(Records for the exercise begins)

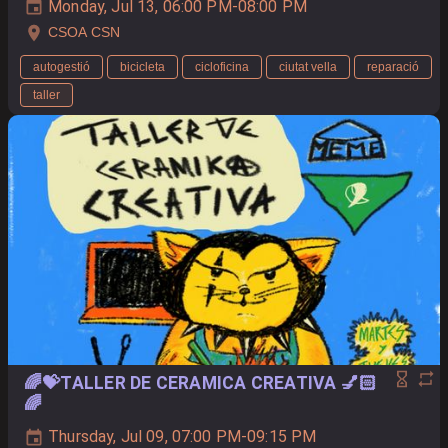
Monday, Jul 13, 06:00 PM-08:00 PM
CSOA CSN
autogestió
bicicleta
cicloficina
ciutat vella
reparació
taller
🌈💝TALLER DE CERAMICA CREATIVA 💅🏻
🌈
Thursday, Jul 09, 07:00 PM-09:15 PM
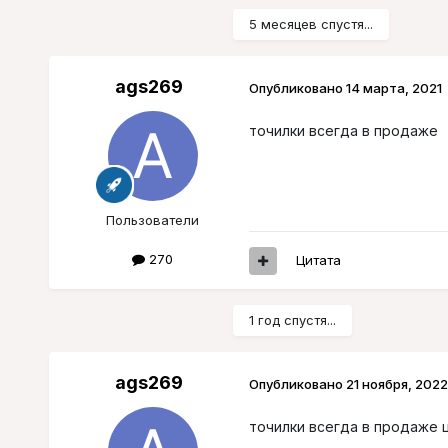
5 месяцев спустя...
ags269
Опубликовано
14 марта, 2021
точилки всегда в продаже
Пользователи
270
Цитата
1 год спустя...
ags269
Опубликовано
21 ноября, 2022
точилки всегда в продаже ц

(Records for the exercise ends)
(Records for the exercise begins)

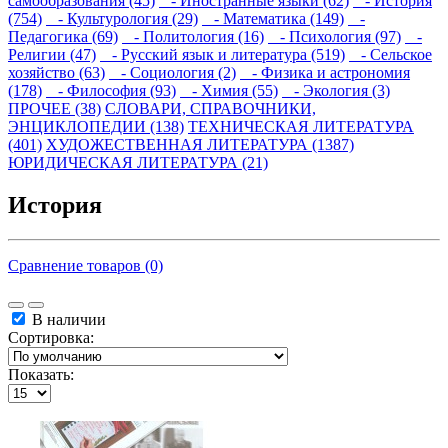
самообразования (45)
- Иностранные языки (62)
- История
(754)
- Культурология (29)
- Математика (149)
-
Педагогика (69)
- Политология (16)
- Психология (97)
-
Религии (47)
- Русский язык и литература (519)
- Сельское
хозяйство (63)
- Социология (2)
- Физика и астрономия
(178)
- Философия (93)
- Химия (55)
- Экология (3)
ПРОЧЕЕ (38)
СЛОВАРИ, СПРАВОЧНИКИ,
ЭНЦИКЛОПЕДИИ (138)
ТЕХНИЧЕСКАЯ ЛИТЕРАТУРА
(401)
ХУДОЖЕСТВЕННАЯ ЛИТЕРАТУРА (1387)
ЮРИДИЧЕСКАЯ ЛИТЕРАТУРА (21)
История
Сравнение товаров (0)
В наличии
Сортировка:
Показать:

(Records for the exercise ends)

=== What the exercise asks ===
Using the data above, repeat exactly the lines that begin at the line with "5 месяцев спустя..." and end at the line with "точилки всегда в продаже ц", both ends included.

=== Task response ===
5 месяцев спустя...
ags269
Опубликовано
14 марта, 2021
точилки всегда в продаже
Пользователи
270
Цитата
1 год спустя...
ags269
Опубликовано
21 ноября, 2022
точилки всегда в продаже ц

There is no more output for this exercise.